• **Exercise aim**
This exercise asks for every line of the material that contains the word "kurátora".

• **Provided data**

◇ ◇ ◇ ◇ ◇ ◇ ◇

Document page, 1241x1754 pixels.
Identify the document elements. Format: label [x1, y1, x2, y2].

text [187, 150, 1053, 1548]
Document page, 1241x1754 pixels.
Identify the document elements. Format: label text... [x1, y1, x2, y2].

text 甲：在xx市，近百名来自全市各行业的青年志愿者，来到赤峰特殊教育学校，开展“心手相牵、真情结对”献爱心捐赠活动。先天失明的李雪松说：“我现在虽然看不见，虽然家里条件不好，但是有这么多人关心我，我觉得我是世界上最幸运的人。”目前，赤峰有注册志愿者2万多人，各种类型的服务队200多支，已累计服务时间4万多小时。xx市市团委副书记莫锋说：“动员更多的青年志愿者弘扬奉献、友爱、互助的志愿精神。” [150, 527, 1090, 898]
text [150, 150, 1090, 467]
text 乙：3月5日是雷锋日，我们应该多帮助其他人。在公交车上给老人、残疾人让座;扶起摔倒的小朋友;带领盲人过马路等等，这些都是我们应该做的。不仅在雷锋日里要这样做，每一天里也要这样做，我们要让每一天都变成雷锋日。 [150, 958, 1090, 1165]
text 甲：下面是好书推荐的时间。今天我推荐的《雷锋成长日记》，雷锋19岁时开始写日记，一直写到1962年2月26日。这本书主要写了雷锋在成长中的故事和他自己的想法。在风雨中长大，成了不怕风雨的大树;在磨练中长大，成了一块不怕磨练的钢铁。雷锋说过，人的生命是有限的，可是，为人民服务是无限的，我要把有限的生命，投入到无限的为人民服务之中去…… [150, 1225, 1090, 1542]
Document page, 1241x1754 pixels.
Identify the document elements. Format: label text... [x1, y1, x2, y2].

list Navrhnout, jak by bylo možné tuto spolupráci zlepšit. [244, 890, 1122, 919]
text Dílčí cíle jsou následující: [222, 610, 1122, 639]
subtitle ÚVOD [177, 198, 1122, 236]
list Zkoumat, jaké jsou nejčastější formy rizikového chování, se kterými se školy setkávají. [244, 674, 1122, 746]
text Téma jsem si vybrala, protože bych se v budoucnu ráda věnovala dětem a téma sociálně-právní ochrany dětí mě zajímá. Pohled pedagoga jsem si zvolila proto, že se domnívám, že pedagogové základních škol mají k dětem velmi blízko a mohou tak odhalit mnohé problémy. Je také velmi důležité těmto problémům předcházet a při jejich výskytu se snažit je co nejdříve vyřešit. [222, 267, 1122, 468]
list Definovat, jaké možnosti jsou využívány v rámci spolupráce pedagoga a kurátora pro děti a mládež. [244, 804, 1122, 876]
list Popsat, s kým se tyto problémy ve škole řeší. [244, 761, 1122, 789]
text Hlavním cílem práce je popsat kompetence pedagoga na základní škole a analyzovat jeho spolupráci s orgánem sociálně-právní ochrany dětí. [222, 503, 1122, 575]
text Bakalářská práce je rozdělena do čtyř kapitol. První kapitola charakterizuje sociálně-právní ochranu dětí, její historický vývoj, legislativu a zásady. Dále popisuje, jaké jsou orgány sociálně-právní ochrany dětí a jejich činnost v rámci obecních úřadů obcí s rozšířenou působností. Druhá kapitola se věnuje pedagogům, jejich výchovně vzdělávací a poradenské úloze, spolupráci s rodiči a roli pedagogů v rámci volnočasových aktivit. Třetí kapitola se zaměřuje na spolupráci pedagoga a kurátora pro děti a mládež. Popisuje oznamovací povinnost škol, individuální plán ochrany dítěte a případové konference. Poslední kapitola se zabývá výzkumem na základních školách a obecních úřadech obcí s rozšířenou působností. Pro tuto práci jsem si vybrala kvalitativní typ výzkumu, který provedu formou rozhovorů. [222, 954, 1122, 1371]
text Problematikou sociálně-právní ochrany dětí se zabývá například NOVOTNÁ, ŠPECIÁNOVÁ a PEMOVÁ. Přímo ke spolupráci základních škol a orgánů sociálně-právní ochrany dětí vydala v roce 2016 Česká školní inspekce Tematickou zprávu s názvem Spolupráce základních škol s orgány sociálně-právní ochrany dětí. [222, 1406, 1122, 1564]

◇ ◇ ◇ ◇ ◇ ◇ ◇

• **Result for this task**
list Definovat, jaké možnosti jsou využívány v rámci spolupráce pedagoga a kurátora pro děti a mládež. [244, 804, 1122, 876]
text Bakalářská práce je rozdělena do čtyř kapitol. První kapitola charakterizuje sociálně-právní ochranu dětí, její historický vývoj, legislativu a zásady. Dále popisuje, jaké jsou orgány sociálně-právní ochrany dětí a jejich činnost v rámci obecních úřadů obcí s rozšířenou působností. Druhá kapitola se věnuje pedagogům, jejich výchovně vzdělávací a poradenské úloze, spolupráci s rodiči a roli pedagogů v rámci volnočasových aktivit. Třetí kapitola se zaměřuje na spolupráci pedagoga a kurátora pro děti a mládež. Popisuje oznamovací povinnost škol, individuální plán ochrany dítěte a případové konference. Poslední kapitola se zabývá výzkumem na základních školách a obecních úřadech obcí s rozšířenou působností. Pro tuto práci jsem si vybrala kvalitativní typ výzkumu, který provedu formou rozhovorů. [222, 954, 1122, 1371]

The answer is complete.